**BRIEF**
Make an exact copy of each entry, leaving out every picture.

EXCERPTED DATA section start

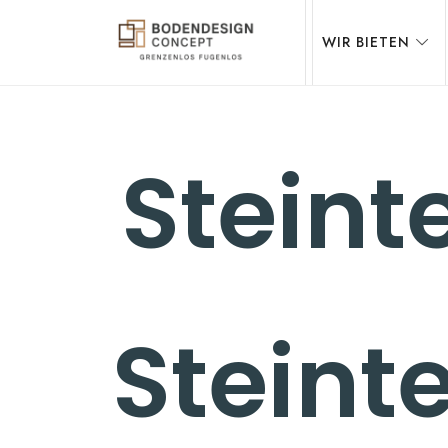
WIR BIETEN
STEINTEPPICH,
Steint
MIKROZEMENT
&
Steinte
EPOXIDHARZ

EXCERPTED DATA section end

**ANSWER TO THE EXERCISE**
WIR BIETEN
STEINTEPPICH,
Steint
MIKROZEMENT
&
Steinte
EPOXIDHARZ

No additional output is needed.